For Nordenson, seeking livelihood is a weaving together of being something -- a writer, a preacher, a (fill in the blank) -- and living, with no separation between the two. Livelihood, according to Nordenson, allows for total union between our working selves and our private selves, between what we do and who we are.
Isn't this what we all desire? At home, I scroll through job listings for writing professors. My heart leaps at seeing syllabus requirements; I make up titles for the classes I would teach.

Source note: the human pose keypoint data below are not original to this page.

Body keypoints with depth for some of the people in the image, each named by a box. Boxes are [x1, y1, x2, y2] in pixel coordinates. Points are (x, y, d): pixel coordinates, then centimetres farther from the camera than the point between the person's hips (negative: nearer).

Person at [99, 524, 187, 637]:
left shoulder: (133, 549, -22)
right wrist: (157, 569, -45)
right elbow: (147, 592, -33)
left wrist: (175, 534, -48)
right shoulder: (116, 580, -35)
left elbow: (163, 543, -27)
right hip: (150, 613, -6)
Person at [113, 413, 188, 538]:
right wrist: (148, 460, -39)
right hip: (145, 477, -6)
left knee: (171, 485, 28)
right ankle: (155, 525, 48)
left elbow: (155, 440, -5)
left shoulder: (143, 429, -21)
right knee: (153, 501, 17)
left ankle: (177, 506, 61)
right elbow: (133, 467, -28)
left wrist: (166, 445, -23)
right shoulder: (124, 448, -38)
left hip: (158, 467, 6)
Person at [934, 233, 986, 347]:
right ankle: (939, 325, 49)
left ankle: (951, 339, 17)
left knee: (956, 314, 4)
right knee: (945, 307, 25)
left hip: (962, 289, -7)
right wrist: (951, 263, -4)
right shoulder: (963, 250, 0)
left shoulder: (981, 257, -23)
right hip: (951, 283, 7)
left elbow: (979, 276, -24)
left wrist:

But then my toddler son climbs onto my lap and I recall the lifeless PowerPoints, the feeling of dread that accompanied most knocks on my office door.
"I yearn," writes Nordenson, "for the inner equipping of freedom and play, time for my soul to lift and expand to all that there is, even while on the path of work. I want a place at the table where data meets humanity. I want to sing while collecting my pay."
This is also what we want -- the place at the table, the song and the pay. The recognition not only that we have worth but that life beckons to us at the edges of our working days, our gladness and the world's hunger rooted in a longing for what Nordenson calls "the integrated transcendent life." Not a transcendence that can be discovered in self-help books or watered-down spirituality, but one that recognizes, like Irenaeus, that "the glory of God is man fully alive."
For Nordenson, being fully alive means encountering the work we do as a search, as Studs Terkel wrote: "a search … for daily meaning as well as daily bread, for recognition as well as cash, for astonishment rather than torpor." Nordenson seeks to "cast [her] net on the side of astonishment," to find livelihood as well as make it.
I think about the disciples spotting Jesus on the beach at the Sea of Tiberias; I think about his command, "Cast the net to the right side of the boat, and you will find some [fish]" (John 21:6 NRSV). I try to picture their amazement and their confusion, their belief and their unbelief, the nets overflowing.
Perhaps the side of astonishment is "the right side of the boat." Perhaps it is the place of abundance where life -- and livelihood -- can be found.